Strengths and limitations

This study has several strengths. First, this was a nationwide study with a high number of participants. Second, a strength of this study was the variety in the time since diagnosis and the type of cancer of the participants. The distribution of participants in less or more than 2 years after diagnosis is nearly equal. Thus, any coasting effect of CIPN (i.e., unexpected decrease or increase in CIPN symptoms in the weeks or months after the last dose of chemotherapy [56]) in this sample can be considered less relevant.
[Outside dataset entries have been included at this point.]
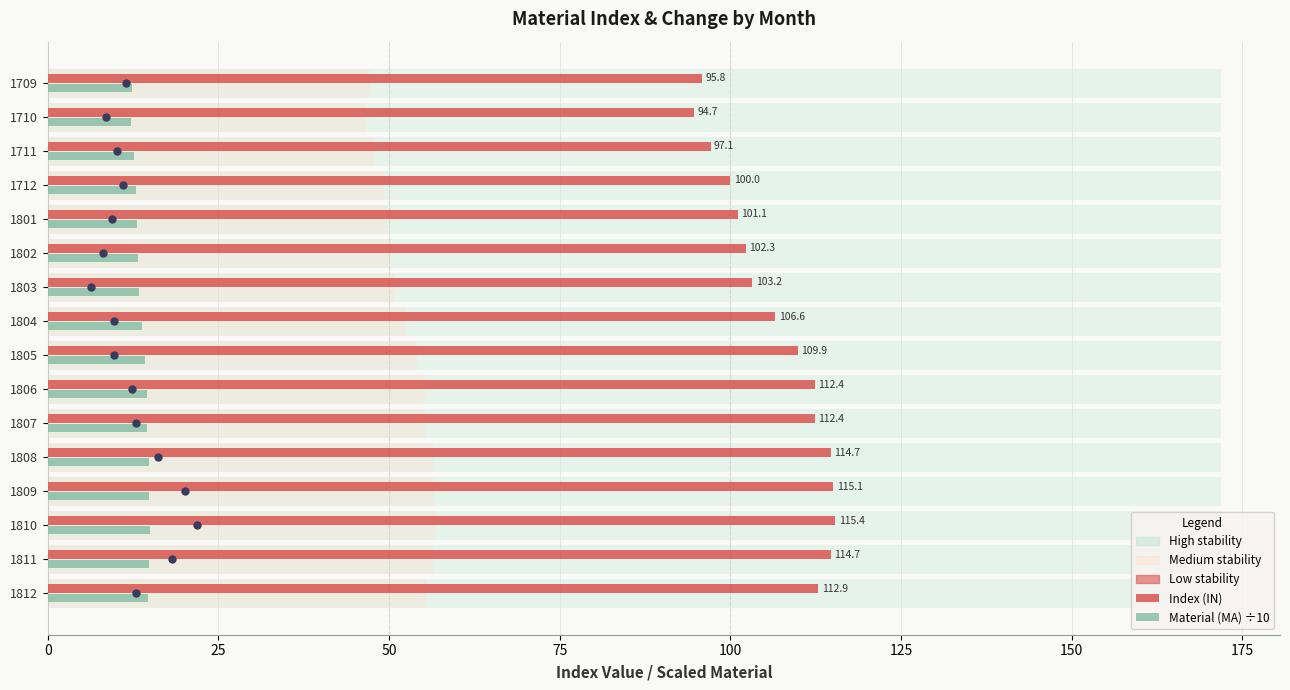

What is the lowest value of the Index (IN) series?

94.7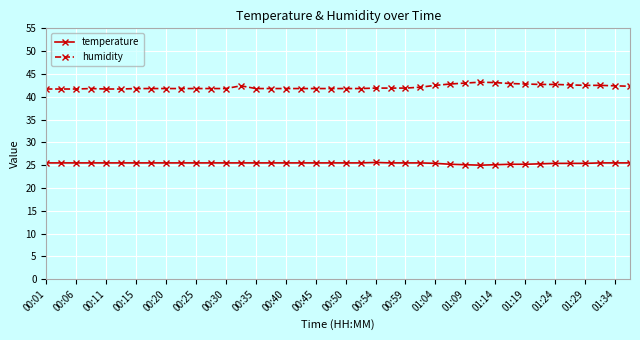

What is the sum of all temperature values?

1017.3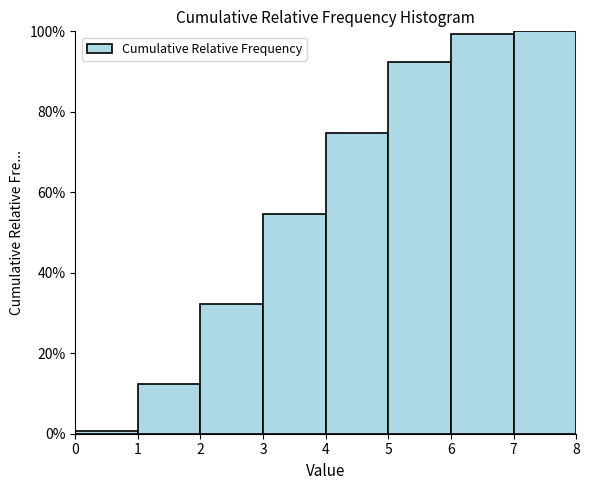

Reading left to right, list every bar in this chart as the range it spans on the x-axis followed by its height. The values are not printed on the chart, so give them approximately, as read against the axis.

0 to 1: under 2
1 to 2: 12
2 to 3: 32
3 to 4: 54
4 to 5: 74
5 to 6: 92
6 to 7: 100
7 to 8: 100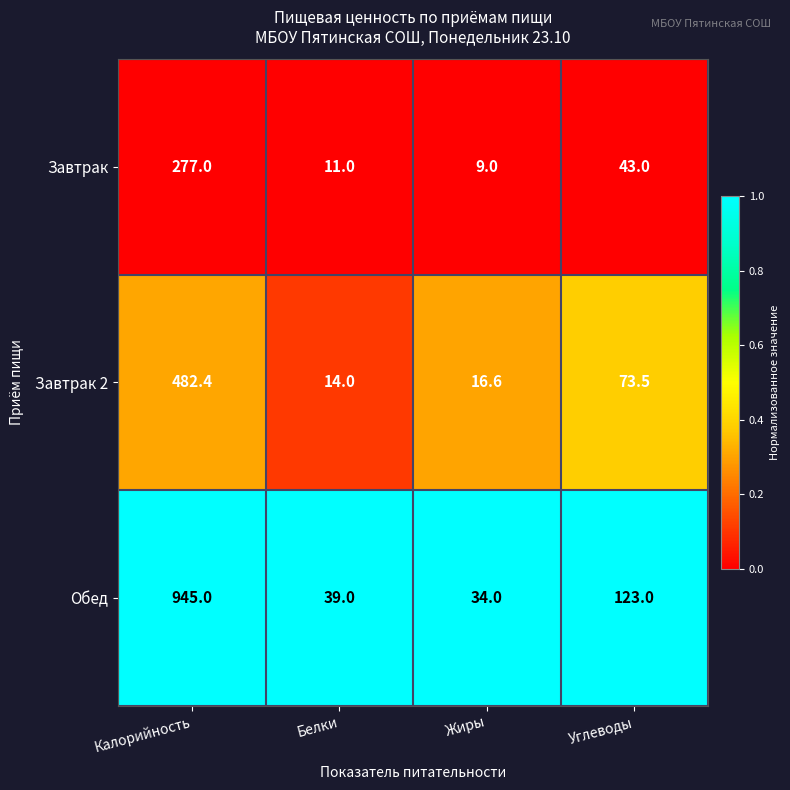

At which category is the sum across all series the highest?

Калорийность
Some limitations also need to be discussed. First, the questionnaire was probably mainly filled in by patients that are connected to patient organizations, which might not be representative of all cancer patients. Second, it also appears to be an unrepresentative sample in terms of distribution in tumor types. This applies, for example, to lymphoma, which involves a much lower percentage of patients in the Netherlands than in this sample. It also applies to breast cancer, which explains the high number of women in this sample. As women and men have different coping strategies in general [57] and relating to cancer specifically [58], which may also affect the daily limitations they face, this may have affected the results of daily limitations. Third, the questionnaire was only available in Dutch, which prevented non-Dutch-speaking residents from completing the questionnaire. Fourth, a non-validated questionnaire was used. Fifth, only physical, role, and social aspects of functioning were considered in examining daily limitations. Future research should also look at emotional and cognitive functioning. Sixth, fatigue was not taken into account in the assessment of daily limitations, while fatigue is one of the most common side effects of cancer treatment [59]. Seventh, the sample is very heterogeneous and no analyses regarding differences between chemotherapeutic agents could be made since no data regarding chemotherapeutic agents was collected. Future research should examine comparisons between chemotherapeutic agents and associated symptom and consequences.

Conclusion

This exploratory study showed that patients with CIPN suffer from various symptoms which may result in daily limitations. The prevalence of these limitations differs, and, as a result, the extent to which patients are able to perform ADL also varies. The degree of attention to, and satisfaction with, this attention from healthcare professionals varies, which also applies to the level of empathy from the social environment. Appropriate guidance from healthcare professionals, starting before treatment, and support from the social environment is crucial in enabling patients to feel empowered in their daily lives despite CIPN.